:: PROMPT ::
Convert the listing below into a JSON list of strings with one string per line, skipping any blank lines. Do not include the pictures in your answer.

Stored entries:
+ + + + +
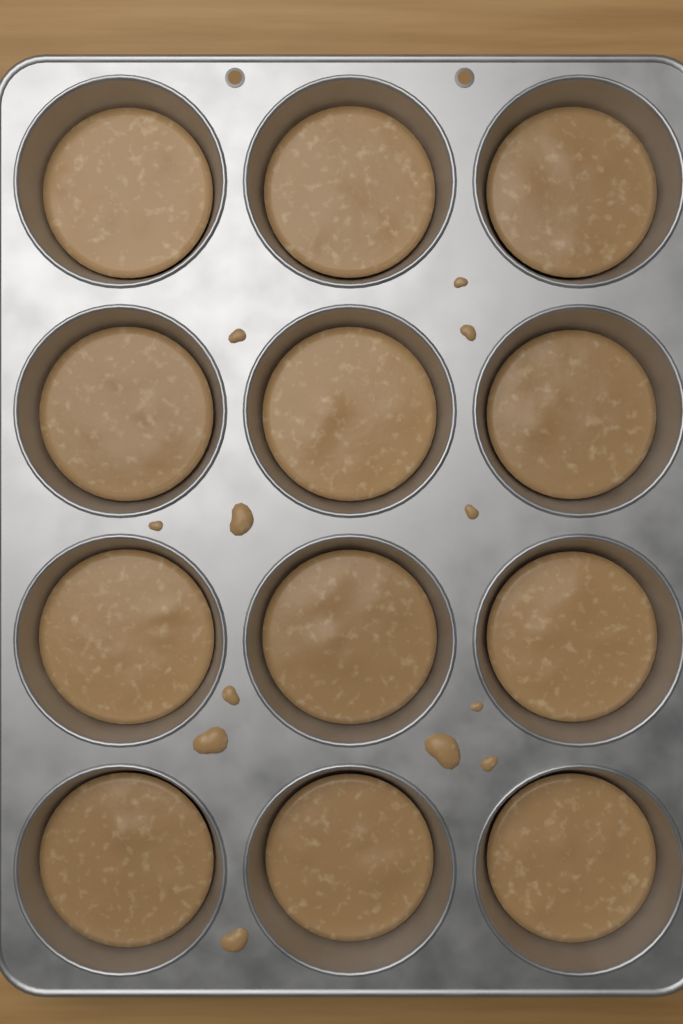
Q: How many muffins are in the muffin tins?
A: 12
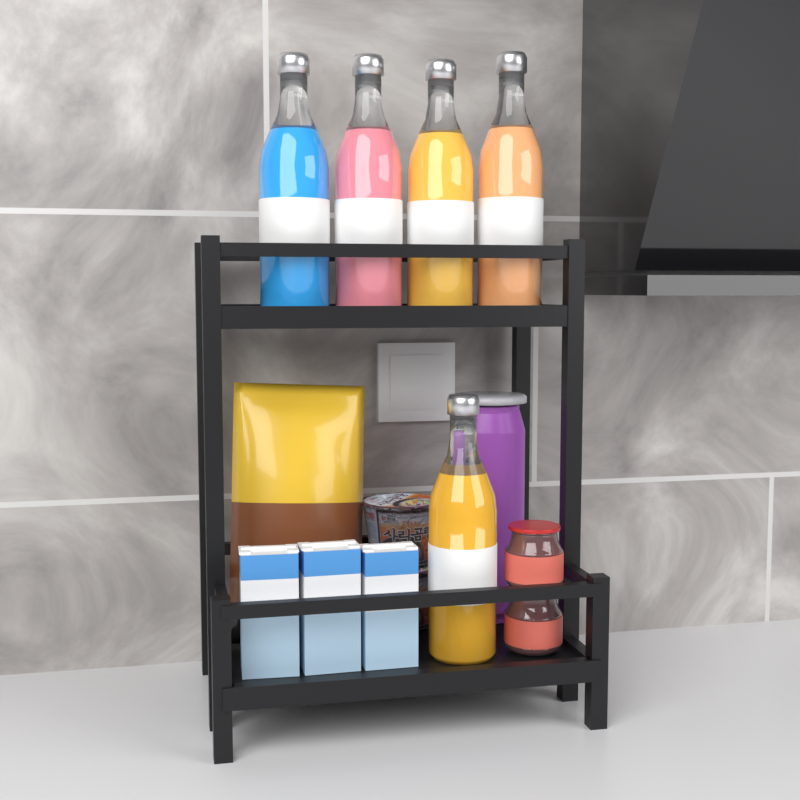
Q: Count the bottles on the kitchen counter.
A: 5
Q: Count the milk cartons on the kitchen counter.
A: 3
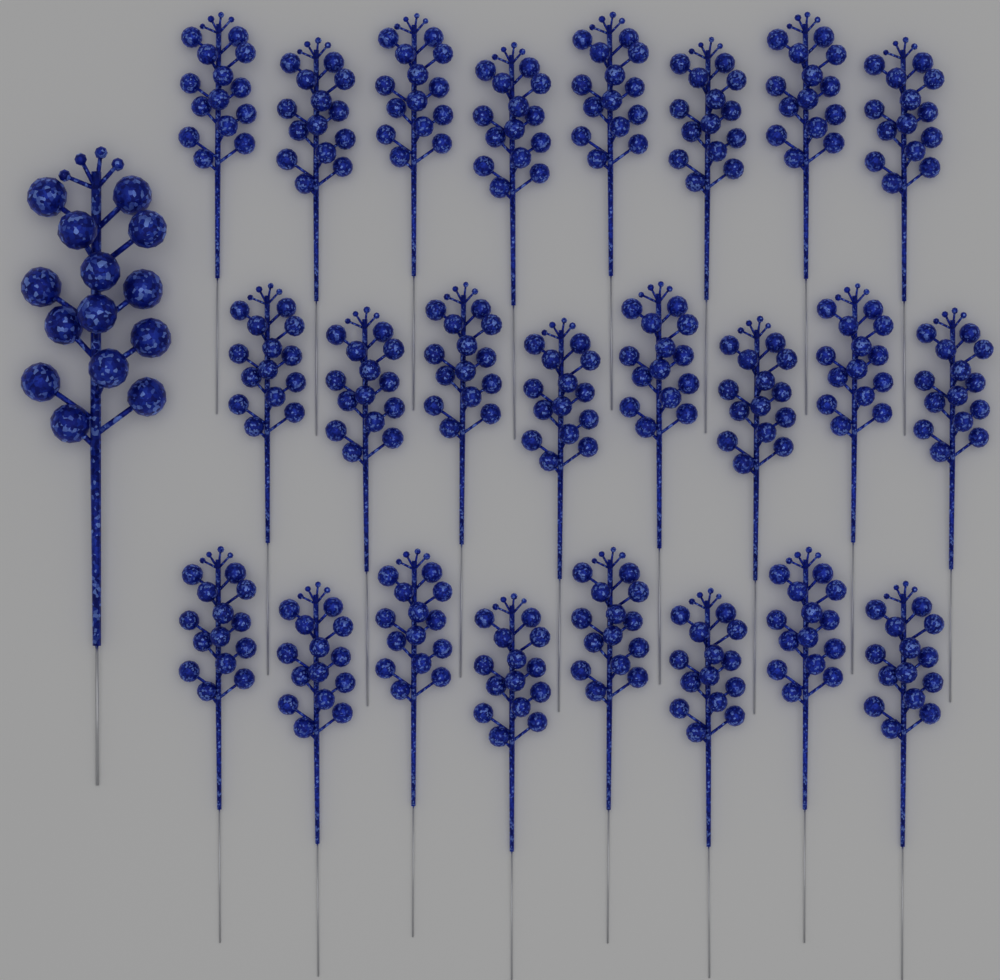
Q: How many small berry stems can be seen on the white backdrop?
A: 24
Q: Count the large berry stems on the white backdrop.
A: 1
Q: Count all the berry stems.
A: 25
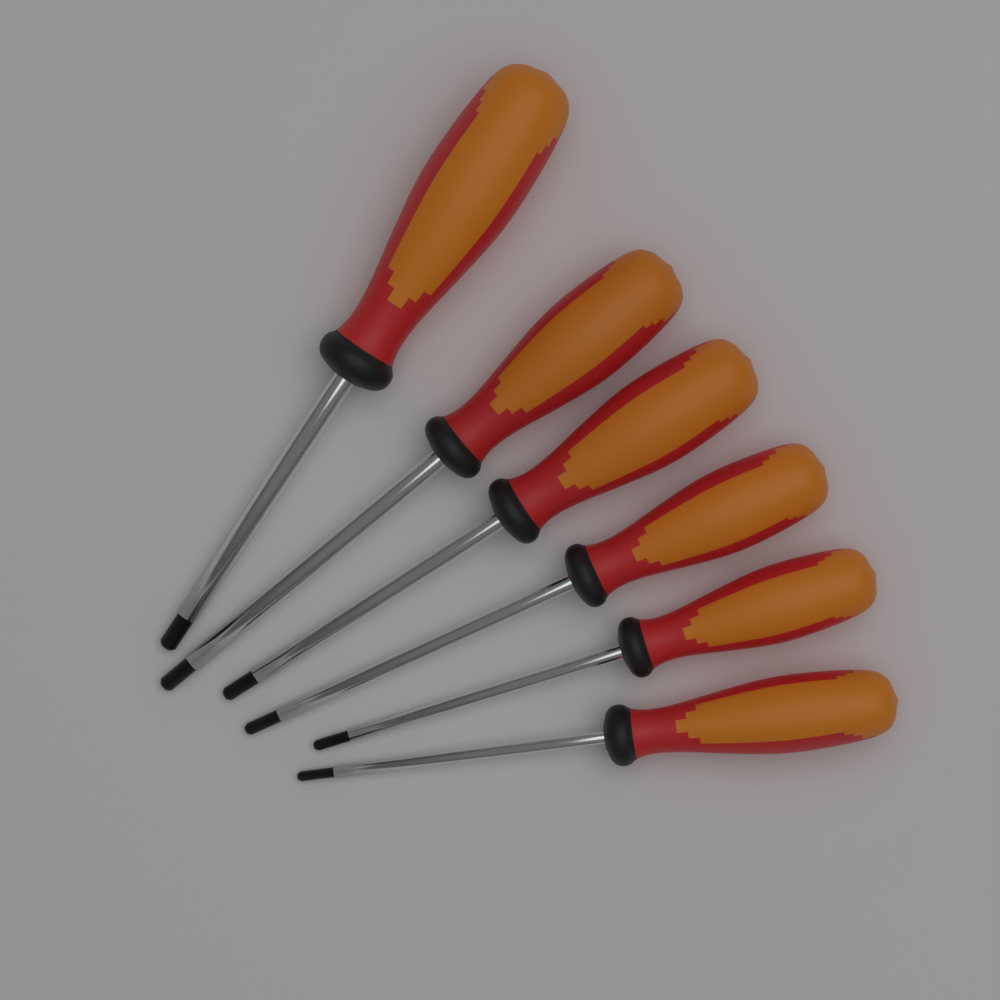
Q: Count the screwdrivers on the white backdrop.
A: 6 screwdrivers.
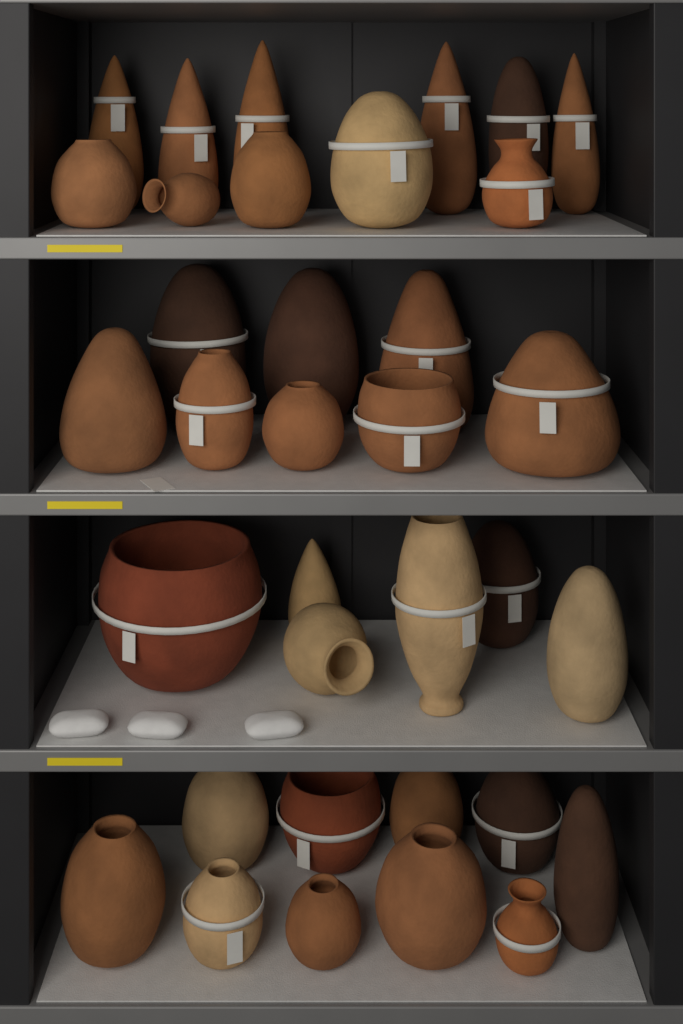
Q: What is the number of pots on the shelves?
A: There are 35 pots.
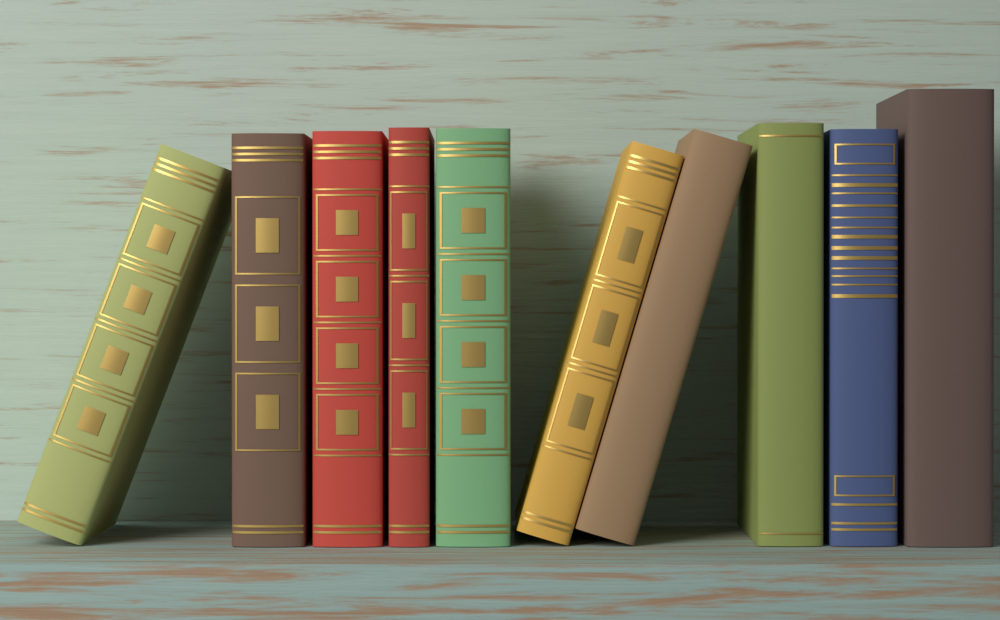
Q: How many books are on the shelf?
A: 10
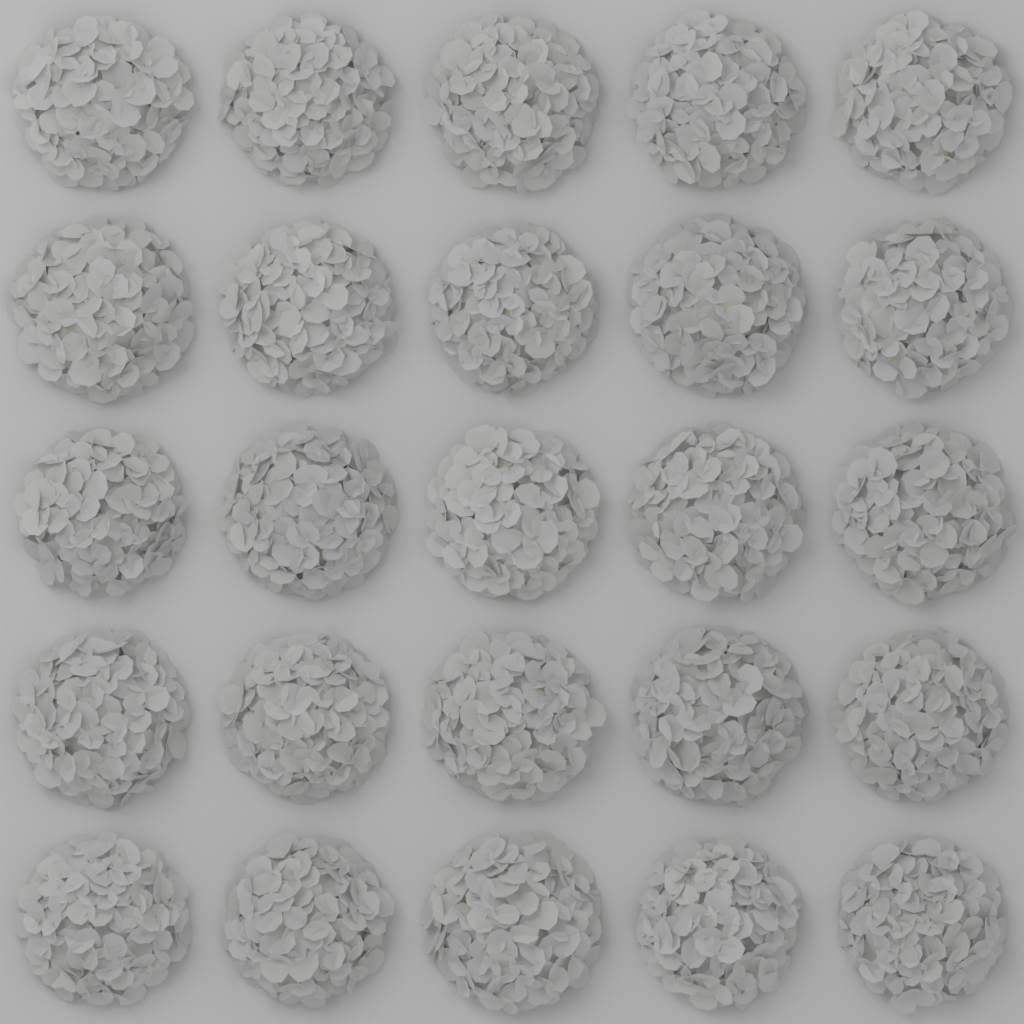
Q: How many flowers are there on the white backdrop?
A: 25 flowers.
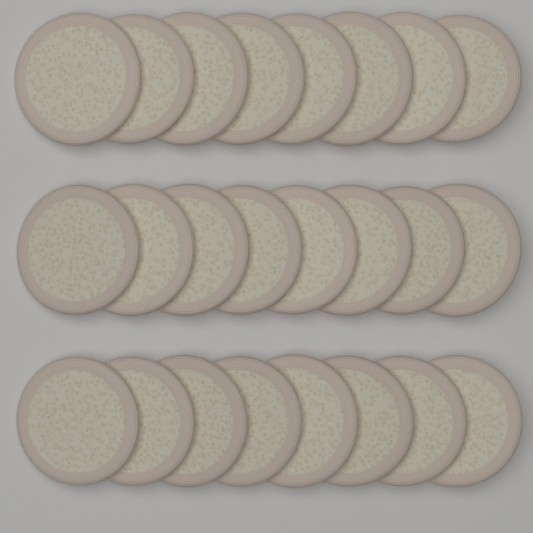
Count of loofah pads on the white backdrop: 24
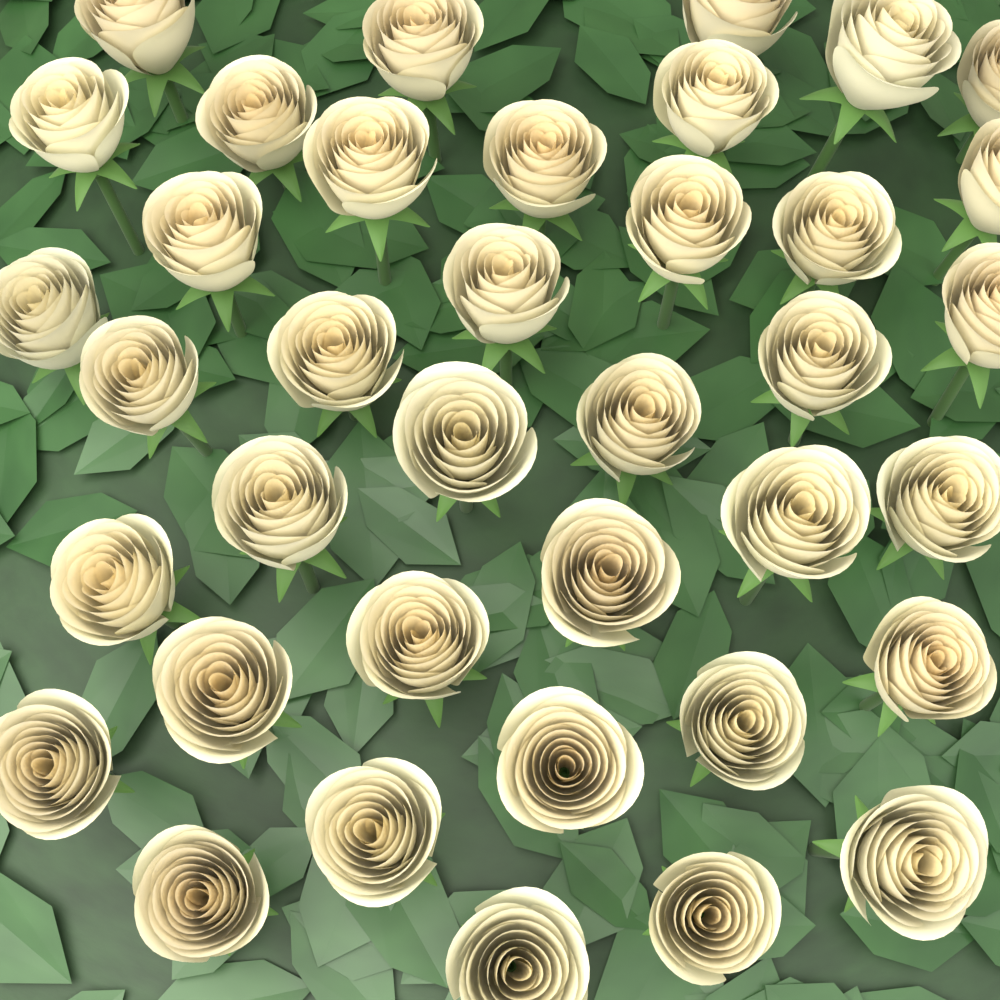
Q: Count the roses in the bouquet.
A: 38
+ + + + +
:: PROBLEM SOLUTION ::
[
  "Q: How many muffins are in the muffin tins?",
  "A: 12",
  "Q: Count the bottles on the kitchen counter.",
  "A: 5",
  "Q: Count the milk cartons on the kitchen counter.",
  "A: 3",
  "Q: How many small berry stems can be seen on the white backdrop?",
  "A: 24",
  "Q: Count the large berry stems on the white backdrop.",
  "A: 1",
  "Q: Count all the berry stems.",
  "A: 25",
  "Q: Count the screwdrivers on the white backdrop.",
  "A: 6 screwdrivers.",
  "Q: What is the number of pots on the shelves?",
  "A: There are 35 pots.",
  "Q: How many books are on the shelf?",
  "A: 10",
  "Q: How many flowers are there on the white backdrop?",
  "A: 25 flowers.",
  "Count of loofah pads on the white backdrop: 24",
  "Q: Count the roses in the bouquet.",
  "A: 38"
]